I looked into this once;
I found a Rust compiler written in OCaml on the web.
There should be a path from that compiler to the current version of Rust.
The problem lies in the fact that the entire "1.9 build 1.10 builds 1.11" spiel only become the official policy of the Rust project recently.

disclaimer: the following is how I interpreted my communications with
the rust community. My apologies to anyone involved for any inaccuracies and/or misrepresentations.

This means that you could be looking at individual commits, as before this, I believe nightlies (snapshots) were used to compile the Rust compiler.

So, to ad to Alex' point, we would also need to expend (one-time) effort to
find this 'bootstrap-path' from the OCaml-based compiler to a more recent rustc.

In my admittedly little amounts of experience, the people working on rust
were not really seeing the problem with the current state of affairs, so good luck getting support with some arcane issues one might encounter packaging these ancient versions of rustc.

To quote kibwen from [1]:
"We can determine exactly how many builds you'd need by looking at the master snapshot file:

According to this, there have been 290 snapshots in total. And keep in mind that you would also need to rebuild LLVM quite a few times as well during this process, as Rust has continually upgraded its custom LLVM fork over the years."
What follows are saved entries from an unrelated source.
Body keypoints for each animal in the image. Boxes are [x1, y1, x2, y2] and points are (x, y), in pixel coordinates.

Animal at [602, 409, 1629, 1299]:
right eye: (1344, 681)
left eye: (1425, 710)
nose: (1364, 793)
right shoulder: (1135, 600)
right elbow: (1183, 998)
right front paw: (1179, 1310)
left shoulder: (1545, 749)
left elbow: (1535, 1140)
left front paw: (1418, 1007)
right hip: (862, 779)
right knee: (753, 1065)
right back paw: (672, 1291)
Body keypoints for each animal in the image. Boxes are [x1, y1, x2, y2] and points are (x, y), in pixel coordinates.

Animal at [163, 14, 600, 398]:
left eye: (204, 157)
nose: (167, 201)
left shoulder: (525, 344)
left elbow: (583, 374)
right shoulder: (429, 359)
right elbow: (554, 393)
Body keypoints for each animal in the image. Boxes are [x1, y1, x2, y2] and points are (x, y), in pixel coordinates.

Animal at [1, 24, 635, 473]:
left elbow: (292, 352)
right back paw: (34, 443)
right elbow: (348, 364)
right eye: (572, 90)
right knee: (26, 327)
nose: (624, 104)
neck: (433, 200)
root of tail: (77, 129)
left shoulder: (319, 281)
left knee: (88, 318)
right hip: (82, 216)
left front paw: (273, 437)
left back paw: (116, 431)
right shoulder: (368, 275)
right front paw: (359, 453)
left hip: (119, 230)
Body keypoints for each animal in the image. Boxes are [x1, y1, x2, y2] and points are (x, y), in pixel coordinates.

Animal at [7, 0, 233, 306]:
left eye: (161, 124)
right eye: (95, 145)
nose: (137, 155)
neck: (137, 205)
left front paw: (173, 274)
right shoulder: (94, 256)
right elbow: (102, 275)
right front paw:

Not sure if all this is worth the effort...

- Jelle


2016-07-29 17:34 GMT+02:00 Alex Griffin <address@hidden>:
On Fri, Jul 29, 2016, at 10:16 AM, Ludovic Courtès wrote:
> Do you know what’s Rust’s bootstrapping story is?  Can we reasonably
> expect to bootstrap it from source, using a series of previous Rust
> versions, or using an alternative implementation?

Yes, Rust 1.10 builds with the previous stable release (1.9) for the
first time. So we will only need one binary to bootstrap Rust. Although
this will quickly require a long chain of builds because Rust releases
every 6 weeks and 1.11 is only guaranteed to build with 1.10, etc.

So after only two years we may need to compile like 17 different
releases to get the current version.